For Political Theology Network, I wrote a review of Joshua Leifer’s new book Tablets Shattered: The End of an American Jewish Century and the Future of Jewish Life— and a personal reflection on my own American Jewish religious journey.
“The grass seemed greener in Orthodoxy, I’ve realized, because my yearning for authenticity and escape reflected a structural lack embedded in late capitalist dystopia… Today, it seems to me more honest to learn to live with this lack, than to imagine that any faith, flag or folkway can fully fill it.
Tablets Shattered tracks Leifer’s own decade of wrestling, as a young leftist millennial like myself, with the religious and political contradictions of American Jewish life, and since its release it has generated spirited, often heated debate about Zionism and anti-Zionism, Jewish religiosity, the Jewish Left and more…
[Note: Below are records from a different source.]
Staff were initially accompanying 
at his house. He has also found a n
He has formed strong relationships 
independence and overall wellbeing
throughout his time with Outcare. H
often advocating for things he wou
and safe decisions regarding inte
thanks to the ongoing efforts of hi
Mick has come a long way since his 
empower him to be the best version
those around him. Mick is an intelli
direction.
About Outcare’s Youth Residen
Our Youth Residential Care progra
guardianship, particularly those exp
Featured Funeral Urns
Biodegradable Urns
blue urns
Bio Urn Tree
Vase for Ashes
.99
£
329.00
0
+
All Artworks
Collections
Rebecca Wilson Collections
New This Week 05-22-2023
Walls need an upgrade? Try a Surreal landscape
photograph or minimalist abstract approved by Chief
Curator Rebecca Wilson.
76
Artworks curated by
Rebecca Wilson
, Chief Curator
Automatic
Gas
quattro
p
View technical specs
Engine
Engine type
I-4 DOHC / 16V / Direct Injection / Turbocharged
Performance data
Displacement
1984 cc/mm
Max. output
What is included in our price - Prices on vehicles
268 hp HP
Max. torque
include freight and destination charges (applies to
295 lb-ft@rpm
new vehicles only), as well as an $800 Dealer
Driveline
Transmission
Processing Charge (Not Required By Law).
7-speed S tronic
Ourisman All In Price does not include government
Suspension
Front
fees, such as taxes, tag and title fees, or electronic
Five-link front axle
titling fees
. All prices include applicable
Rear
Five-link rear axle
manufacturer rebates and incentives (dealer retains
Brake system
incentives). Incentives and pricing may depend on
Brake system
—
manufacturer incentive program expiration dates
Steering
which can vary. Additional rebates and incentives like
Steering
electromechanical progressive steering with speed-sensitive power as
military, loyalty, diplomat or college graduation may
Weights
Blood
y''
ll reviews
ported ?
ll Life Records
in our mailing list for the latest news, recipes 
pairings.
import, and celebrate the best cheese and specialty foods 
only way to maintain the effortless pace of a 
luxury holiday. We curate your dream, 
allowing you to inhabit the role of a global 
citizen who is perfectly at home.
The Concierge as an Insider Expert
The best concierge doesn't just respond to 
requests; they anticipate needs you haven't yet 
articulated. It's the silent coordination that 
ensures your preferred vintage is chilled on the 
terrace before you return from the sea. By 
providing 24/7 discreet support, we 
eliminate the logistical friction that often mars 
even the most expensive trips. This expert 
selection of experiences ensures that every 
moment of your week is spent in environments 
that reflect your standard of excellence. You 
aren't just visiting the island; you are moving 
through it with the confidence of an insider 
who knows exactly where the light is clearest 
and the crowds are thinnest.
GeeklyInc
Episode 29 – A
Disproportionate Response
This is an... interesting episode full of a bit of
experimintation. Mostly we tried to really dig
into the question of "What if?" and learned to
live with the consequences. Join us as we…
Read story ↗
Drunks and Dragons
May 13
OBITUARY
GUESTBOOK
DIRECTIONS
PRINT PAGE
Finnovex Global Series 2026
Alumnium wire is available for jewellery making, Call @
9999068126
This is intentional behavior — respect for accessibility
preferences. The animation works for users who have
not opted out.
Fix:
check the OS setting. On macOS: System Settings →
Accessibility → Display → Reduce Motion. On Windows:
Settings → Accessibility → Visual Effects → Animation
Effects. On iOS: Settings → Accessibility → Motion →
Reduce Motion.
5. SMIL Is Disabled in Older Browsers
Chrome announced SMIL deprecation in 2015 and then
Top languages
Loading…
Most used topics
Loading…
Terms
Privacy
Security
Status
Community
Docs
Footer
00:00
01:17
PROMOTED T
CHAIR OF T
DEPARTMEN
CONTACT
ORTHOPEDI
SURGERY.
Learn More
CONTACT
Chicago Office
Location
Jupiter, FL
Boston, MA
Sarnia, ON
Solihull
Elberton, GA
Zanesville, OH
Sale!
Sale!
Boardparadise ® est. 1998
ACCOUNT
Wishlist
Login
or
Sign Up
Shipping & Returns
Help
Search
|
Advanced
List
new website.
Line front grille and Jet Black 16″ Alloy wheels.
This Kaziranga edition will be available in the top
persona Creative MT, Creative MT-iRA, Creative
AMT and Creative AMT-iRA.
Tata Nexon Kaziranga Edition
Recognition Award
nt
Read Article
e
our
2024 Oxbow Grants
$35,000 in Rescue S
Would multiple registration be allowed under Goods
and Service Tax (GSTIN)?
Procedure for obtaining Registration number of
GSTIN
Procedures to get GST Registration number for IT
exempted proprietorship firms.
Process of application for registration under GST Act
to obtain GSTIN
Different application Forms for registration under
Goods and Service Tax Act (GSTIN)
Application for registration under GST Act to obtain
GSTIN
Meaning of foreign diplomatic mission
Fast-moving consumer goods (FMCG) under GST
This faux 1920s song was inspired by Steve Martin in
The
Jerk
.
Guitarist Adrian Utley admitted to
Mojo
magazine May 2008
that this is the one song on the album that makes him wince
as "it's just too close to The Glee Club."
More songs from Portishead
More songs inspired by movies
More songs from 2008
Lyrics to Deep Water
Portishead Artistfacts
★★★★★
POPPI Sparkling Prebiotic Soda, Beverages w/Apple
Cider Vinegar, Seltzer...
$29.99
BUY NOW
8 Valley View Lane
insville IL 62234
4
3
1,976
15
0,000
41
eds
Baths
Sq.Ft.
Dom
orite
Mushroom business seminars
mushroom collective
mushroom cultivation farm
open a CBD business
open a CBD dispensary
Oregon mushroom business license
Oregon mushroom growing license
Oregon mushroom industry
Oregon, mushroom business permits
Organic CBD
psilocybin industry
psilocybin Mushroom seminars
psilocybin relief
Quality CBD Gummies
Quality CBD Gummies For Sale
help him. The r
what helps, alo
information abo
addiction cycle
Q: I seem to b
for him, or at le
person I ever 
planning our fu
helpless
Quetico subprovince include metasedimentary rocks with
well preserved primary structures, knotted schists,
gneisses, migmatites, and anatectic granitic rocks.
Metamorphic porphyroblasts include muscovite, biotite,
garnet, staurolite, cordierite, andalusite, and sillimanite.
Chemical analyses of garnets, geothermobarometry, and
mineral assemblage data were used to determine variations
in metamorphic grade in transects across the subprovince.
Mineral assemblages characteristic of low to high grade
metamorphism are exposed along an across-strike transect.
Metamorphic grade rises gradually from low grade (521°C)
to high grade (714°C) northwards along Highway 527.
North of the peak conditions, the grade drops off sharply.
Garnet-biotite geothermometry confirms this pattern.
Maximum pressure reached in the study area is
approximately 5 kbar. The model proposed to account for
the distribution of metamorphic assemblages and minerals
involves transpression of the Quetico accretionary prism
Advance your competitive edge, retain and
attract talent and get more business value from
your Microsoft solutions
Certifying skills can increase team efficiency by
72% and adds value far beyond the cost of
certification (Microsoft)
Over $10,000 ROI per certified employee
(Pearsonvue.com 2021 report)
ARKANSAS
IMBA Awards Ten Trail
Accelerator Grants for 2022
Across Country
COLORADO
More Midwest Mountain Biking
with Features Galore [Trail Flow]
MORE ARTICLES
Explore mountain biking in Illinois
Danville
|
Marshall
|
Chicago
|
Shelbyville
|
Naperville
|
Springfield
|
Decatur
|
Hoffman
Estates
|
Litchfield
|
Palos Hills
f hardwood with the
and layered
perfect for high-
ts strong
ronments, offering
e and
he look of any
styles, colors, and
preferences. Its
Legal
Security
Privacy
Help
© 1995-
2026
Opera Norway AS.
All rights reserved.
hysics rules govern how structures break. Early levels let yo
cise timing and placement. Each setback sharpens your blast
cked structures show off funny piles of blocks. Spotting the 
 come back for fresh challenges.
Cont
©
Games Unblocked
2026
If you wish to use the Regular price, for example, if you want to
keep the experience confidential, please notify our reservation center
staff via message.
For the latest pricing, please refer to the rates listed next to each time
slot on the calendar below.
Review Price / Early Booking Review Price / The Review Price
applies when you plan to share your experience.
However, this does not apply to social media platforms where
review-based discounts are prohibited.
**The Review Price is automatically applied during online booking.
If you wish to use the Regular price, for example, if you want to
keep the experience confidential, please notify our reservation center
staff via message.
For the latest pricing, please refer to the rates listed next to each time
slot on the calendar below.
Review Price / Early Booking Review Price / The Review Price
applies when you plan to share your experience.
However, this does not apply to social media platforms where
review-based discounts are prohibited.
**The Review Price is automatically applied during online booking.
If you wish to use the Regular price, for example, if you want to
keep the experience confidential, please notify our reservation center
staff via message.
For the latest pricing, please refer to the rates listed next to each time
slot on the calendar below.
Tablets Shattered offers plenty of incisive observations and challenging provocations on a range of topics, often from a place of progressive commitment. But by embracing traditionalism as a “radical” counter to modernity while signaling disenchantment with the political Left, Tablets Shattered is naively utopian at best, while at worst, it channels a reactionary zeitgeist in our dangerous era of ‘diagonalist’ politics…
The neo-traditionalists have only re-enchanted the world in various ways; the point, however, remains to change it…
Taken together, Tablets Shattered’s neo-traditionalism, ‘Zionist realism’, anti-Left polemic and dismissal of the religious life of the bulk of American Jewry are cut from the same conservative cloth. Rather than a novel rearticulation of Left politics, they signal a rearguard retreat from its emancipatory horizon.”